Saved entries
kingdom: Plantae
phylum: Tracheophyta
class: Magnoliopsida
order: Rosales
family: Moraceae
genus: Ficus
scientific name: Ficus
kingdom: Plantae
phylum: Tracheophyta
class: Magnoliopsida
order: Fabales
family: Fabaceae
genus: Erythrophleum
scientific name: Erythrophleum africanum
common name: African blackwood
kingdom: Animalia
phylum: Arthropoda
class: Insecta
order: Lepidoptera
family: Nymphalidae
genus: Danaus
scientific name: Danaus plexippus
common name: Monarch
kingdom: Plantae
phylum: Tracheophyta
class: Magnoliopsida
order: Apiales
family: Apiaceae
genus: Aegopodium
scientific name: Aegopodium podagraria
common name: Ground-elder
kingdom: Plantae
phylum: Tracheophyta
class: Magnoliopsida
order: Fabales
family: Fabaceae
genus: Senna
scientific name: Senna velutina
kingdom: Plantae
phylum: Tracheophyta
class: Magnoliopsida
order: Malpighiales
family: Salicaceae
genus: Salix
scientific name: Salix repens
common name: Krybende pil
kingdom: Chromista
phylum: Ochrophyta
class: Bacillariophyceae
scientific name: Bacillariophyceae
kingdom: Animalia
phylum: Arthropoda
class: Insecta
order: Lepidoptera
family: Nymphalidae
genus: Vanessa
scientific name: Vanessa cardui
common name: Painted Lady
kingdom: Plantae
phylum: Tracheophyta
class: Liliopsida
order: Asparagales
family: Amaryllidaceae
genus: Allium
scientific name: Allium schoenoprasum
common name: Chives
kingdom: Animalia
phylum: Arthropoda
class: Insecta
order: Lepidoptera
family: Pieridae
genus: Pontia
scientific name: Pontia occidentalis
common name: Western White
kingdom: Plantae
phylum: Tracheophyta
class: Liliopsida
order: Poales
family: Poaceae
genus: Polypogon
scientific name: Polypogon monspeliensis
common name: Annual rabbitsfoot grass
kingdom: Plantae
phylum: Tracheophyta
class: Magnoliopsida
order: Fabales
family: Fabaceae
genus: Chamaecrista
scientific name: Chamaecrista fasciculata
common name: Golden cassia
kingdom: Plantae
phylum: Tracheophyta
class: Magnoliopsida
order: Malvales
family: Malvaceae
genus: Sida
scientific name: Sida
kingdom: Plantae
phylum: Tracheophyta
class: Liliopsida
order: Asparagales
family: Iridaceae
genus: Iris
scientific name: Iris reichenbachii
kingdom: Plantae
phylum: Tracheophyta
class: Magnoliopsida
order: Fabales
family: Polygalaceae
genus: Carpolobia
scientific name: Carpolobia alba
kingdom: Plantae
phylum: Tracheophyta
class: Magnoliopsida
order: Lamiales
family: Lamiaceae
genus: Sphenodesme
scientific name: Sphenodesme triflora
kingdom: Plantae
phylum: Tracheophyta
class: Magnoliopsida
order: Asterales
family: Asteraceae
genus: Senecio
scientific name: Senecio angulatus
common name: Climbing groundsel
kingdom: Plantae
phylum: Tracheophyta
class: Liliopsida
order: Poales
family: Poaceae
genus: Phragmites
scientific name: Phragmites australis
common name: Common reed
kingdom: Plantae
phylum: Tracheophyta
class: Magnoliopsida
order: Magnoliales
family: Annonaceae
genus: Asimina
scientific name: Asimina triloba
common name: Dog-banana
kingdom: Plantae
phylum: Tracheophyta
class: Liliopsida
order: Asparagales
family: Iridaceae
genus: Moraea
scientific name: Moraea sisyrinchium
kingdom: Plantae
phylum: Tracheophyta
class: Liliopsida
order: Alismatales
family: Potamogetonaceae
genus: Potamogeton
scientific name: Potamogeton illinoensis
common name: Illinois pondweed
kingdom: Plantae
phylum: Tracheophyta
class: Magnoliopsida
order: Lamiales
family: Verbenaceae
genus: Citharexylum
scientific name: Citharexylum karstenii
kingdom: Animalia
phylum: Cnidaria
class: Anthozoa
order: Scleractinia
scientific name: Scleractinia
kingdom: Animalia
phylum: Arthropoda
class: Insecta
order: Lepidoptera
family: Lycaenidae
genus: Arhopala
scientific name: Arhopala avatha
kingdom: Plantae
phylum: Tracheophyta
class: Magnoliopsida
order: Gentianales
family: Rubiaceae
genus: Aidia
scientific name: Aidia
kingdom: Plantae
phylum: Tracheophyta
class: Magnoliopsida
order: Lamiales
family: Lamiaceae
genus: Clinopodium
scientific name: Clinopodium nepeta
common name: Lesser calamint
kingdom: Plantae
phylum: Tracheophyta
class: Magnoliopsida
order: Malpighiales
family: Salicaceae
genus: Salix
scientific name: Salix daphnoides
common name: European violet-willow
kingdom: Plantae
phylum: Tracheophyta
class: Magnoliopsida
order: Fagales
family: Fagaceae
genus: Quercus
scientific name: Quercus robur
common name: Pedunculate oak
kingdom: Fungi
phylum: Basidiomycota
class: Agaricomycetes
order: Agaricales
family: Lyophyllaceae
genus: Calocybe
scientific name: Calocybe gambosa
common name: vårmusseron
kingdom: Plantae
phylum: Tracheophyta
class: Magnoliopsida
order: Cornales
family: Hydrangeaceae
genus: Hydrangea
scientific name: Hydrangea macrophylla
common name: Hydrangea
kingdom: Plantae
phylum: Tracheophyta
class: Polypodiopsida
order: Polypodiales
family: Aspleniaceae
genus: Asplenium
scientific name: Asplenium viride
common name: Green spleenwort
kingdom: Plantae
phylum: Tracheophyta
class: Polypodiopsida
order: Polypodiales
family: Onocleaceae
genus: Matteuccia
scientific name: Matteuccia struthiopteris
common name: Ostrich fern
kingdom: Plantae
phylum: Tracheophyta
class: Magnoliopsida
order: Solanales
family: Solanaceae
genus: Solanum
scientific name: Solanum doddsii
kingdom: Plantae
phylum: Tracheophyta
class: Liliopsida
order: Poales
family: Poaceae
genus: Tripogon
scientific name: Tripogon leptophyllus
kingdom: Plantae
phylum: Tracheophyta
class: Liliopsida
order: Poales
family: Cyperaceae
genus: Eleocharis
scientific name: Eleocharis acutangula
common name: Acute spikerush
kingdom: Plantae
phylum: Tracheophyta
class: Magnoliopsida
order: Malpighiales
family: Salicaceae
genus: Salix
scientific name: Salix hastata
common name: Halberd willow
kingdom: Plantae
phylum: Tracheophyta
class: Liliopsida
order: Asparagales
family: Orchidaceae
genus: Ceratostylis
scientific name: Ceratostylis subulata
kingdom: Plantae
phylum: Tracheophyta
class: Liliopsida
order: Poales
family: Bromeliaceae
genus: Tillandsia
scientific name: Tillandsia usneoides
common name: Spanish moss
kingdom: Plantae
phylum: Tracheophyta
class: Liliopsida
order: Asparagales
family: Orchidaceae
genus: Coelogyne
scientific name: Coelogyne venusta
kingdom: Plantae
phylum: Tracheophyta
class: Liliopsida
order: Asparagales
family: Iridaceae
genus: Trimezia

▶ THE TASK
Rewrite the stretch from the start of the material through the line that contains "scientific name: Aegopodium podagraria", changing "common name" to "vernacular name" and leaving everything else as it is.

▶ PROBLEM SOLUTION
kingdom: Plantae
phylum: Tracheophyta
class: Magnoliopsida
order: Rosales
family: Moraceae
genus: Ficus
scientific name: Ficus
kingdom: Plantae
phylum: Tracheophyta
class: Magnoliopsida
order: Fabales
family: Fabaceae
genus: Erythrophleum
scientific name: Erythrophleum africanum
vernacular name: African blackwood
kingdom: Animalia
phylum: Arthropoda
class: Insecta
order: Lepidoptera
family: Nymphalidae
genus: Danaus
scientific name: Danaus plexippus
vernacular name: Monarch
kingdom: Plantae
phylum: Tracheophyta
class: Magnoliopsida
order: Apiales
family: Apiaceae
genus: Aegopodium
scientific name: Aegopodium podagraria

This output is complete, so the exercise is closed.